Of course, without the real time shooting schedule, Jenkins must go for the more conventional route of recasting the characters in each act. It can often be a fiendishly difficult task for a director, but Jenkins passes his test with flying colors, putting together a formidable trio of actors to bring Chiron’s development into sharp relief. Young Mr. Hibbert is the Platonic ideal of sympathy and vulnerability, with giant, expressive doe eyes and an extreme distrust for anyone and anything. We meet him hiding from bullies in a crack den, and he strikes an eminently pitiable figure, thus establishing the rush of sympathy that comes from everyone in his life letting him down. Ashton Sanders matures Chiron into a young man, the world having squeezed the spirit from him. He still casts his eyes down when confronted, but a fire lurks beneath, stoked by years of fending for himself, making him more of a caged animal. By the time Trevante Rhodes takes over, he seems entirely alien from the boy he once was, the crushing reality of a life gone sideways settling in, the one male role model he ever had having a clear impact on his final form. But the beauty of Moonlight lies in the way that the vulnerability, sexual confusion and conflict of life itself still rears its head even as Black tries to shut it all out. He may not want to admit it, but he’s still the Little who got swimming lessons from an otherwise ruthless drug dealer and the Chiron who trusted his friends more than his mother. Each side of the triangle is equally weighted in importance to who this man was and is, even if he doesn’t really know the answers himself, and each performance is remarkable in its depth of character and feeling.

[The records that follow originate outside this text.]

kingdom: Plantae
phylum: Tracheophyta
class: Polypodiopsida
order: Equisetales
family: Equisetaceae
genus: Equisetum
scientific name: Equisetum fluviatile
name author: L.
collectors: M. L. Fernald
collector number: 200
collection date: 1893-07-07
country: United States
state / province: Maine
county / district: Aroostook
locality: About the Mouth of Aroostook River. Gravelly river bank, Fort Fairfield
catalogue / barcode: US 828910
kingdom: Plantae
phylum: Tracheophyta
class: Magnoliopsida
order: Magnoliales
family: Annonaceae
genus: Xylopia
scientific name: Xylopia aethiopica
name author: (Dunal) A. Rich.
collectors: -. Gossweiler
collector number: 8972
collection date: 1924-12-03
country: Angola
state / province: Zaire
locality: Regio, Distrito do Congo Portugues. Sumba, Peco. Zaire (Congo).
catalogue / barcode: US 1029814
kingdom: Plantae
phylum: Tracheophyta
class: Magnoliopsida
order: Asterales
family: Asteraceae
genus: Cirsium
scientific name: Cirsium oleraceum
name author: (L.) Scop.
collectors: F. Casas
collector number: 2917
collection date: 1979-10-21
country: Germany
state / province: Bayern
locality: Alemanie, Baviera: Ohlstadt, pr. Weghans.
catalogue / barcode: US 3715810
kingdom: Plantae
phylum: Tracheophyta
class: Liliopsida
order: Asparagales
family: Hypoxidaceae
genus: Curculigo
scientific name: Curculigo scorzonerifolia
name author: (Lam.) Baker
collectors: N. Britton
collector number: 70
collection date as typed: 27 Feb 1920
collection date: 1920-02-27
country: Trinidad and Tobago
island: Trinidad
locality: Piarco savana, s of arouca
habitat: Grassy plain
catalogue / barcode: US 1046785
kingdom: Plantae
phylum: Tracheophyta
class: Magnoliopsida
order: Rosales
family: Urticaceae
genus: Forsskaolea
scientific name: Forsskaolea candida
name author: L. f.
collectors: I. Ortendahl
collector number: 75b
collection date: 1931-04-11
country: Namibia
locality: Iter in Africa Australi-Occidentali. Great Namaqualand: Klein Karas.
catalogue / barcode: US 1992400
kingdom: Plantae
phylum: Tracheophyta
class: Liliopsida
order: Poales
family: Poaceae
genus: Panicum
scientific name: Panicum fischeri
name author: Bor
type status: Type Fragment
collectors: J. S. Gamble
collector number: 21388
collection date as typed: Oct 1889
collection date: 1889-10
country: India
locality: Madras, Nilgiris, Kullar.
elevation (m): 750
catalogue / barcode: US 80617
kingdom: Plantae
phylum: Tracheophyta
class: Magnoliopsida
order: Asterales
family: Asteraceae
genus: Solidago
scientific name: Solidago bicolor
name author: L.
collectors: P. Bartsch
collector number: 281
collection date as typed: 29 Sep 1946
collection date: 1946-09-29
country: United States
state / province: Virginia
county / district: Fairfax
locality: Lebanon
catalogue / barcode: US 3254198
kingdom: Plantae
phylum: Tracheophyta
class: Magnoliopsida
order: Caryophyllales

There is an overwhelming tenderness to Moonlight, an approach that makes watching what he becomes even more tragic. The film often feels improvised in its love for small moments and trivial conversations that reveal the truth at the heart of these characters. It brims over with vitality and verisimilitude, putting a real face to the struggles of disadvantaged black youths in the modern day, where prison is an inevitability and what really matters is how you emerge on the other side. Jenkins reinforces the strength in his narrative and assembled cast with eye-catching camera work that evolves alongside its characters and an effective, understated score from Nicholas Britell. Most importantly, Moonlight just works. There is not a single aspect of the production, not a single moment of the narrative, not a single performance out of step. It is rare that a film feels as unified, as naturally confident of itself, as this one does, and rarer still for it to be so satisfying on an intellectual and emotional level. Moonlight is the exact sort of film Roger Ebert had in mind when he described movies as empathy generating machines. It’s a shame Roger couldn’t have been here to see this one. He would have loved it.